Linearity graph was plotted between introduced concentration (theoretical conc.) vs. experimental concentrations (results), Average results relationship between these are plotted and the profile of 3 series are projected in Figure 7. Linearity results are presented in Table 4.
Intercept | Slope | r2 | RSS |
---|---|---|---|
0.0007 | 0.9978 | 0.9998 | 0.00014 |
Table 4: Linearity Results.
Robustness
Robustness of the method was performed by deliberate modification of column temperature and flow rate. One injection of nominal concentration (0.2 mg/mL) solution was performed at nominal condition and varied conditions for the robustness study.

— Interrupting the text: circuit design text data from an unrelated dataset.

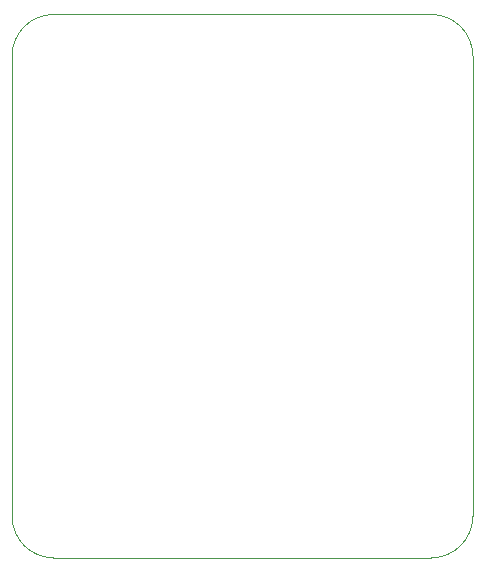
<source format=gbr>
%TF.GenerationSoftware,KiCad,Pcbnew,8.0.0*%
%TF.CreationDate,2024-04-21T21:54:23+01:00*%
%TF.ProjectId,Microll,4d696372-6f6c-46c2-9e6b-696361645f70,rev?*%
%TF.SameCoordinates,PX564eba0PY53724e0*%
%TF.FileFunction,Profile,NP*%
%FSLAX46Y46*%
G04 Gerber Fmt 4.6, Leading zero omitted, Abs format (unit mm)*
G04 Created by KiCad (PCBNEW 8.0.0) date 2024-04-21 21:54:23*
%MOMM*%
%LPD*%
G01*
G04 APERTURE LIST*
%TA.AperFunction,Profile*%
%ADD10C,0.100000*%
%TD*%
G04 APERTURE END LIST*
D10*
X0Y42500000D02*
X32000000Y42500000D01*
X32000000Y42500000D02*
G75*
G02*
X35500000Y39000000I0J-3500000D01*
G01*
X35500000Y0D02*
G75*
G02*
X32000000Y-3500000I-3500000J0D01*
G01*
X-3500000Y0D02*
X-3500000Y39000000D01*
X35500000Y39000000D02*
X35500000Y0D01*
X32000000Y-3500000D02*
X0Y-3500000D01*
X0Y-3500000D02*
G75*
G02*
X-3500000Y0I0J3500000D01*
G01*
X-3500000Y39000000D02*
G75*
G02*
X0Y42500000I3500000J0D01*
G01*
M02*

</source>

Test solutions and mobile phase were kept remains same in varied and nominal experiments in order to avoid bias. Robustness was assessed by calculating the percentage difference between experimental concentrations values obtained between nominal and varied conditions. Method was found to be robust since the percentage difference results were found to be below 5%, also the system suitability results generated in nominal and varied conditions are found to be comparable in Table 5.

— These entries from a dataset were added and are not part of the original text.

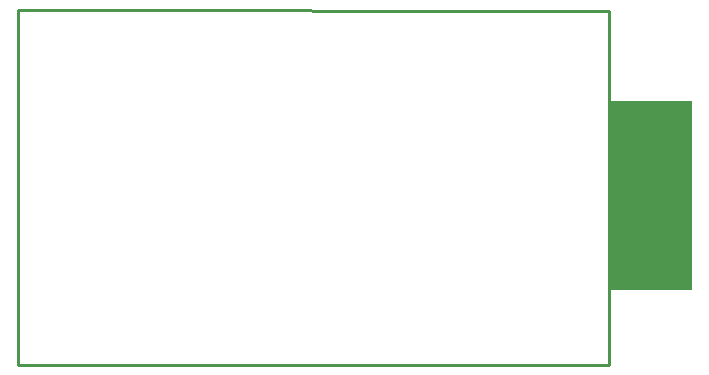
<source format=gko>
G04 Layer_Color=16711935*
%FSLAX25Y25*%
%MOIN*%
G70*
G01*
G75*
%ADD45C,0.01000*%
G36*
X224524Y24943D02*
X197002D01*
Y87971D01*
X224524D01*
Y24943D01*
D02*
G37*
D45*
X0Y0D02*
X196850D01*
X0D02*
Y118110D01*
X196850Y118000D01*
Y0D02*
Y118000D01*
M02*

</source>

Robustness Condition | Solution | RT | T | N | % RSD of Std. (n=5) | % Difference |
---|---|---|---|---|---|---|
Nominal Condition | Std. | 3.5 | 1.2 | 45057 | 0.001 | NA |
Test | 3.559 | 1.246 | 44542 | NA | ||
Low flow (0.27 mL/min) |
Std. | 3.8 | 1.2 | 45824 | 0.2 | -2.1 |
Test | 3.816 | 1.233 | 45712 | NA | ||
High flow (0.33 mL/min) |
Std. | 3.3 | 1.3 | 44188 | 0.3 | -2.8 |
Test | 3.305 | 1.247 | 43977 | NA | ||
Low column temperature (23°C) | Std. | 3.5 | 1.2 | 45463 | 0.1 | -3.9 |
Test | 3.496 | 1.24 | 45197 | NA | ||
High column temperature (27°C) | Std. | 3.5 | 1.2 | 45496 | 0.2 | 2.5 |
Test | 3.491 | 1.239 | 45291 | NA |
Table 5: Robustness Results. Where RT=Retention Time; T=Tailing factor, N=Theoretical plate count.

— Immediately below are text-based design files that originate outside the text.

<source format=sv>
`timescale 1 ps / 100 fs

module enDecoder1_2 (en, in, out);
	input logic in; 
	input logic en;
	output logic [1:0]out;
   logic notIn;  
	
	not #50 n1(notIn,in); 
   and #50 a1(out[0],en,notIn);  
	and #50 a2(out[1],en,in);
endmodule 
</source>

The newly developed method is simple, cost effective and specific for quantification of Cys in pharmaceutical AA formulations as it is uses simple mobile phase without inorganic buffers, therefore it can be used with the mass detector (MS) for any investigation in compliance prospective. Method was validated statistically with 95% confidence interval with ± 3.0% accuracy profile from 0.1 mg/mL to 0.5 mg/mL range, this has given more confidence on method performance. Method validation results are found to be satisfactory; it concluded that Accuracy profile at ± 3.0% are -2.1 to 2.3 (min. to max. over range); Predictive interval (%) at a risk level of 5% are 0.01 to 1.6 (min. to max.); Mean recovery at each level are found to be 100.4% (0.1 mg/ mL), 100.2% (0.16 mg/mL), 100.3% (0.2 mg/mL), 99.9 (0.3 mg/mL) and 99.9 (0.5 mg/mL); Precision results are found to be satisfactory, max. %RSDRe=0.8% and max. % RSDIP=0.8%; Linearity correlation coefficient (r2) found to be 0.9998; There was no interference from any other AA and unknown peak in blank solutions indicates that method specific. Therefore, this method can be used for regular testing of Cys in Pharmaceutical formulations.